EvoTreeRegressor = @load EvoTreeRegressor pkg=EvoTrees verbosity=0
etr_start = EvoTreeRegressor(max_depth =15)machreg = machine(etr_start, train_cyclical[!,14:end], y_train);
fit!(machreg);
pred_etr_train = MLJ.predict(machreg, train_cyclical[!,14:end]);
rms_score_train = rms(pred_etr_train, y_train)
println("The rms in train is $rms_score_train")pred_etr = MLJ.predict(machreg, test_cyclical[!,14:end]);
rms_score = rms(pred_etr, y_test)
println("The rms in test is $rms_score")

This is our result:

  • The rms in train is 2.5364451392238085

  • The rms in test is 3.438565163838837

In this section, we plot the residual left by our model, and here we can detect some signs of overfitting, considering that our model has a much better score in the training dataset than in the test dataset.
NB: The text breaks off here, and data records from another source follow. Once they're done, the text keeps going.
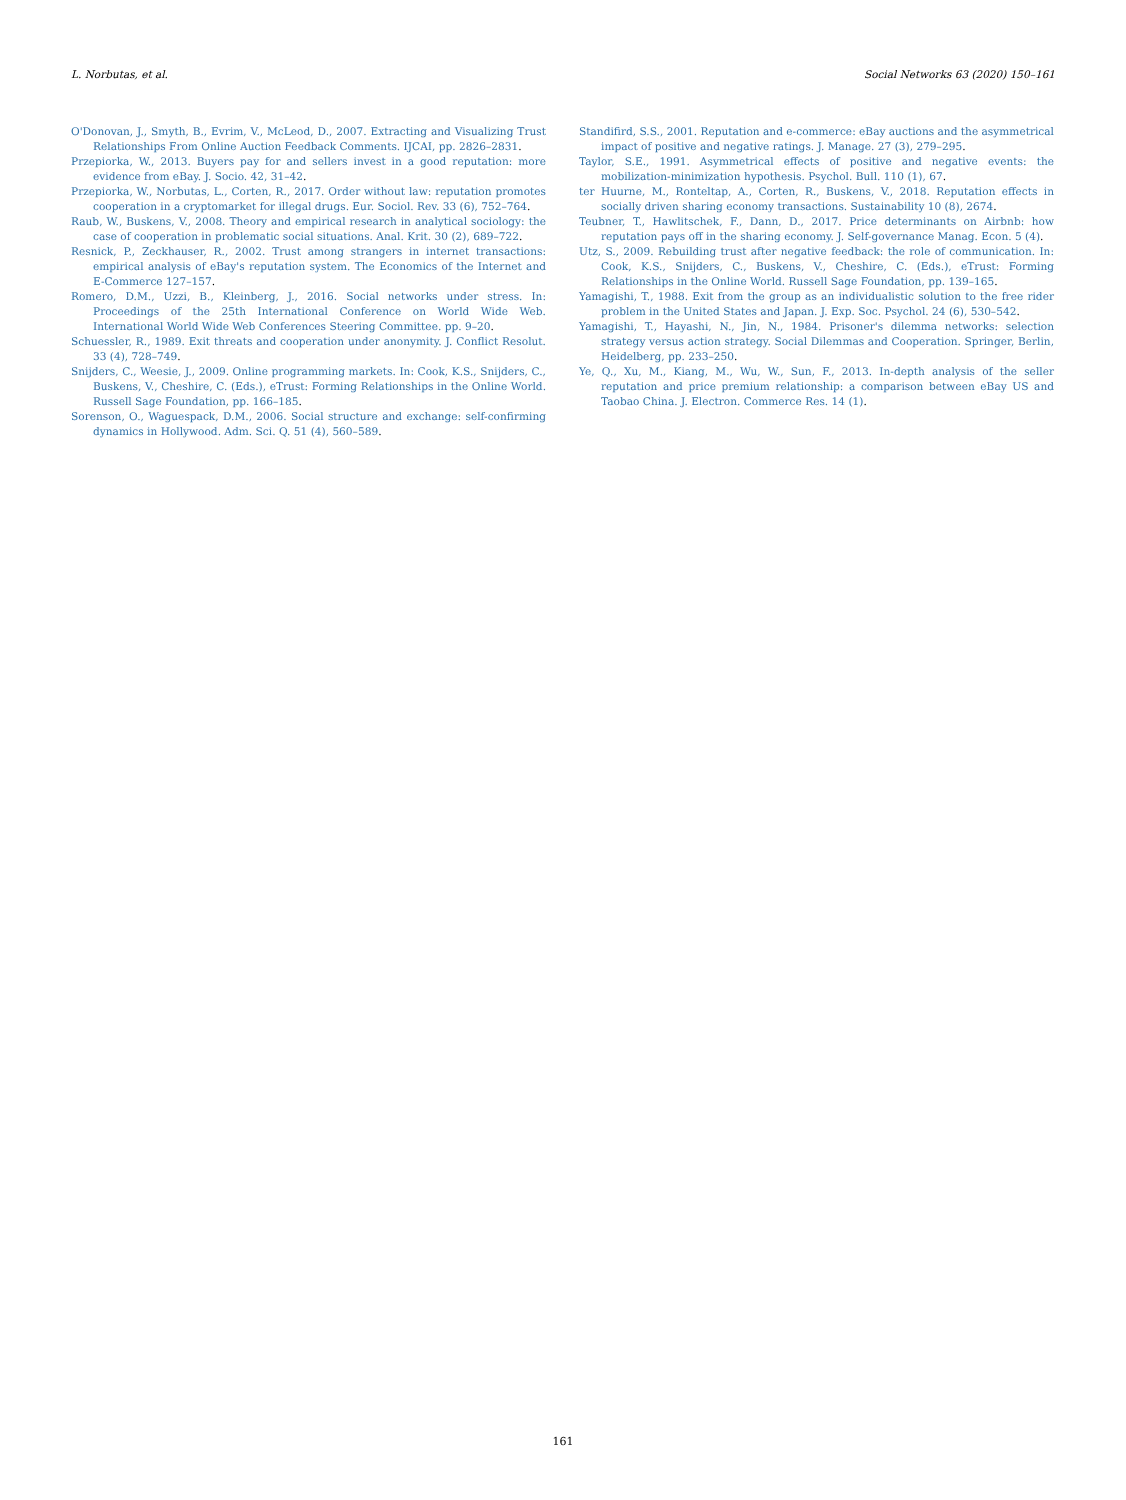L. Norbutas, et al. Social Networks 63 (2020) 150–161
O'Donovan, J., Smyth, B., Evrim, V., McLeod, D., 2007. Extracting and Visualizing Trust Relationships From Online Auction Feedback Comments. IJCAI, pp. 2826–2831.
Przepiorka, W., 2013. Buyers pay for and sellers invest in a good reputation: more evidence from eBay. J. Socio. 42, 31–42.
Przepiorka, W., Norbutas, L., Corten, R., 2017. Order without law: reputation promotes cooperation in a cryptomarket for illegal drugs. Eur. Sociol. Rev. 33 (6), 752–764.
Raub, W., Buskens, V., 2008. Theory and empirical research in analytical sociology: the case of cooperation in problematic social situations. Anal. Krit. 30 (2), 689–722.
Resnick, P., Zeckhauser, R., 2002. Trust among strangers in internet transactions: empirical analysis of eBay's reputation system. The Economics of the Internet and E-Commerce 127–157.
Romero, D.M., Uzzi, B., Kleinberg, J., 2016. Social networks under stress. In: Proceedings of the 25th International Conference on World Wide Web. International World Wide Web Conferences Steering Committee. pp. 9–20.
Schuessler, R., 1989. Exit threats and cooperation under anonymity. J. Conflict Resolut. 33 (4), 728–749.
Snijders, C., Weesie, J., 2009. Online programming markets. In: Cook, K.S., Snijders, C., Buskens, V., Cheshire, C. (Eds.), eTrust: Forming Relationships in the Online World. Russell Sage Foundation, pp. 166–185.
Sorenson, O., Waguespack, D.M., 2006. Social structure and exchange: self-confirming dynamics in Hollywood. Adm. Sci. Q. 51 (4), 560–589.
Standifird, S.S., 2001. Reputation and e-commerce: eBay auctions and the asymmetrical impact of positive and negative ratings. J. Manage. 27 (3), 279–295.
Taylor, S.E., 1991. Asymmetrical effects of positive and negative events: the mobilization-minimization hypothesis. Psychol. Bull. 110 (1), 67.
ter Huurne, M., Ronteltap, A., Corten, R., Buskens, V., 2018. Reputation effects in socially driven sharing economy transactions. Sustainability 10 (8), 2674.
Teubner, T., Hawlitschek, F., Dann, D., 2017. Price determinants on Airbnb: how reputation pays off in the sharing economy. J. Self-governance Manag. Econ. 5 (4).
Utz, S., 2009. Rebuilding trust after negative feedback: the role of communication. In: Cook, K.S., Snijders, C., Buskens, V., Cheshire, C. (Eds.), eTrust: Forming Relationships in the Online World. Russell Sage Foundation, pp. 139–165.
Yamagishi, T., 1988. Exit from the group as an individualistic solution to the free rider problem in the United States and Japan. J. Exp. Soc. Psychol. 24 (6), 530–542.
Yamagishi, T., Hayashi, N., Jin, N., 1984. Prisoner's dilemma networks: selection strategy versus action strategy. Social Dilemmas and Cooperation. Springer, Berlin, Heidelberg, pp. 233–250.
Ye, Q., Xu, M., Kiang, M., Wu, W., Sun, F., 2013. In-depth analysis of the seller reputation and price premium relationship: a comparison between eBay US and Taobao China. J. Electron. Commerce Res. 14 (1).
161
On the other hand, the plots are showing us that our model has biases in its predictions, it is not being able to recognize trends.

prediction

Finally, we can see how the predictions compare to the test data.

pred-vs-real

As we have confirmed earlier, the prediction does not seem to have been able to determine the magnitudes of the voltage in the testing of the dataset. Despite the fact that our variable is fairly stable over time, the model was trained with different parameters, but ultimately none of the options managed to show a significant improvement.

Conclusions

With this small exercise, we only tried to test that GBM, while a powerful tool and popular in places like Kaggle, requires a certain level of expertise both in the model and in the use case to achieve good performance. A naive approach may not generate results that satisfy the users. This, on one hand, requires:

  1. Understanding how to perform feature engineering for a time series, such as obtaining the decomposition of the time series. This can help capture trends that cannot always be obtained solely with the time horizon.

  2. Applying smoothing strategies like moving averages could help recognize the underlying pattern, but then you will need to estimate that moving average into the future.

Overall, time series analysis requires a deep understanding of the data, proper preprocessing techniques, feature engineering, and selecting appropriate models that can capture the specific patterns and dynamics of the data.